Caio Blinder: Apoio americano a Abbas pode dar munição ao Hamas

da BBC, em Londres

O governo Bush reluta em assumir um ativo papel de mediação no conflito israelo-palestino, de acordo com uma das recomendações da comissão bipartidária que divulgou no começo do mês seu relatório para uma mudança de curso da política americana no Oriente Médio.

Washington, no entanto, está abertamente a favor do Fatah do presidente palestino Mahmoud Abbas no confronto contra o grupo islâmico Hamas que pode desembocar em uma guerra civil.

Este ativismo não se concretizou quando Abbas mais precisava do apoio americano em incipientes negociações de paz com Israel.
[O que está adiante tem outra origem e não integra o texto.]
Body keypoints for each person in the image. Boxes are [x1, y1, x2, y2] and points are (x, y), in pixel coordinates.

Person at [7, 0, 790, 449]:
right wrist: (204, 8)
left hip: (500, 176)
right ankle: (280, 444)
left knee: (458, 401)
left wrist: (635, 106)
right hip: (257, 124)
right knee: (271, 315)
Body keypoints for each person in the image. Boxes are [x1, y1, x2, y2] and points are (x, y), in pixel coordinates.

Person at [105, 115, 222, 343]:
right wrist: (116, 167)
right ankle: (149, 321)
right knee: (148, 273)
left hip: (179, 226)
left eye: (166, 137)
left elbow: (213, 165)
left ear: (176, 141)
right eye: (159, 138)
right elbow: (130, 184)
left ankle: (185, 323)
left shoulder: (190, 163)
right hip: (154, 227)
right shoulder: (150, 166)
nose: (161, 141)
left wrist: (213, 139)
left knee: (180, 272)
A fraqueza diplomática do presidente palestino foi um dos fatores que contribuíram para a vitória do Hamas nas eleições legislativas de janeiro.

Ironicamente a votação foi estimulada pelo governo Bush como parte de sua campanha para democratizar o Oriente Médio.
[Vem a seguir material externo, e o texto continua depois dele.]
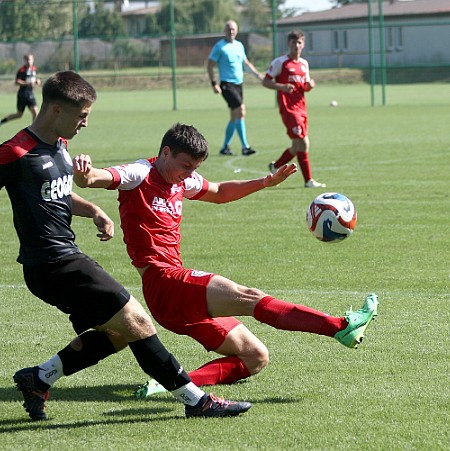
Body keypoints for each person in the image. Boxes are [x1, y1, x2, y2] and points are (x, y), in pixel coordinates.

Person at [0, 71, 252, 421]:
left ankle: (39, 377)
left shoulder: (59, 144)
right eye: (82, 115)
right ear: (57, 110)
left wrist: (94, 210)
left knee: (119, 332)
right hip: (50, 262)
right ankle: (197, 401)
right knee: (137, 319)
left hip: (65, 256)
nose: (85, 123)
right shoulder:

O resultado frustrou imensamente a Casa Branca, que desencadeou as pressões na comunidade internacional para o corte de fundos para o governo palestino, chefiado pelo Hamas, diante da recusa do grupo para reconhecer explicitamente Israel, renunciar formalmente ao terrorismo e endossar prévios acordos de paz.

Agora os americanos respaldam a iniciativa de Abbas para antecipar eleições, o que o Hamas considera golpismo e mais uma prova de que o presidente palestino está a reboque de Bush e de Israel.

Moderados e extremistas

Para Washington, o conflito entre Fatah e Hamas se insere em um confronto mais amplo no Oriente Médio entre moderados e extremistas. A resposta específica é prática, com o governo Bush buscando uma rápida infusão de dinheiro do Congresso americano e de países aliados na região - para reforçar as forças de segurança de Abbas.

Para os americanos isto é mais do que necessário e urgente face ao fundos que o Hamas está recebendo dos iranianos. No final das contas, a frente palestina é mais um campo da batalha entre Washington e Teerã no Oriente Médio.

O problema é que esta infusão de dinheiro tanto de americanos como de iranianos, ao invés de esforços internacionais para a cessação de hostilidades, é mais lenha na fogueira palestina.

A tensão é agravada pela ausência de um único e efetivo centro de poder - o Hamas é mais forte em Gaza e o Fatah domina na Cisjordânia - e pela presença de milícias que, quando muito, acatam as ordens de facções e não de uma autoridade nacional.

O anúncio de Abbas de que irá convocar eleições pode ser mais um lance de um tortuoso processo de negociações para a formação de um governo de unidade nacional.

Há pessimismo de que a costura de um acordo seja possível. Mouin Rabbani, analista do International Crisis Group, avalia que ainda interessa ao Hamas negociar com Abbas, mas de uma posição de força. Rabbani adverte que o apoio dos americanos (secundados pelos britânicos) a Abbas poderá reforçar o Hamas.

O corte de fundos internacionais e a ineficácia administrativa do Hamas desde que assumiu o governo contribuíram para a perda de apoio popular. No entanto, a percepção de que o Fatah de Mahmoud Abbas (que tampouco se revelou competente à frente da administração em Gaza e Cisjordânia) segue a agenda dos EUA e Israel pode dar munição política o Hamas.

No empenho para sufocar o Hamas e na relutância para dar um vigoroso apoio a Abbas em negociações com o governo do primeiro-ministro Ehud Olmert, o governo Bush pode dificultar ainda mais a pacificação do conflito entre os palestinos e reforçar a intransigência do grupo islâmico em relação a Israel.